Karşılıklı destek ve teşvik, bir dostun başarılarını kutlama ve zorluklarla yüzleşirken yanında olmayı da içerir. Gerçek dostlar, birbirlerinin başarılarını kendi başarılarıymış gibi sevinir ve kutlarlar. Bu, başarının paylaşıldığı ve kutlandığı bir ortam yaratır. Aynı zamanda, zorluklarla karşılaşıldığında, gerçek dostlar birbirlerinin yanında durur, zor zamanlarda destek ve kuvvet kaynağı olurlar.

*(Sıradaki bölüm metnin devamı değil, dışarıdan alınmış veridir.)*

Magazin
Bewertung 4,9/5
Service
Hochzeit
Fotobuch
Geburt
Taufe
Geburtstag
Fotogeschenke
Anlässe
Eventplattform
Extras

Karşılıklı destek ve teşvik, dostlukların sadece sınavlardan geçebilmesini sağlamakla kalmaz, aynı zamanda dostların birlikte büyümelerine ve birbirlerini daha iyi insanlar olmaya teşvik etmelerine olanak tanır. Bu, dostluğu sadece bir bağ olarak değil, aynı zamanda birbirimizi geliştirmemizi sağlayan bir ortaklık olarak görme fikrini güçlendirir. Bu nedenle, karşılıklı destek ve teşvik, dostlukları hayatın en değerli varlıklarından biri yapar ve zamanın testinden geçebilecek sağlam temeller üzerine inşa eder. Bir şairin dediği gibi: Duygular vardır anlatılmayan. Sevgiler vardır kelimelere sığmayan, dostluklar vardır hiçbir şekilde yıkılmayan, bazı insanlar vardır asla unutulmayan Umarım karşınıza hem yüzü gülen hem yüzünüzü güldüren insanlar çıkar. Bir başka yazıda görüşmek üzere.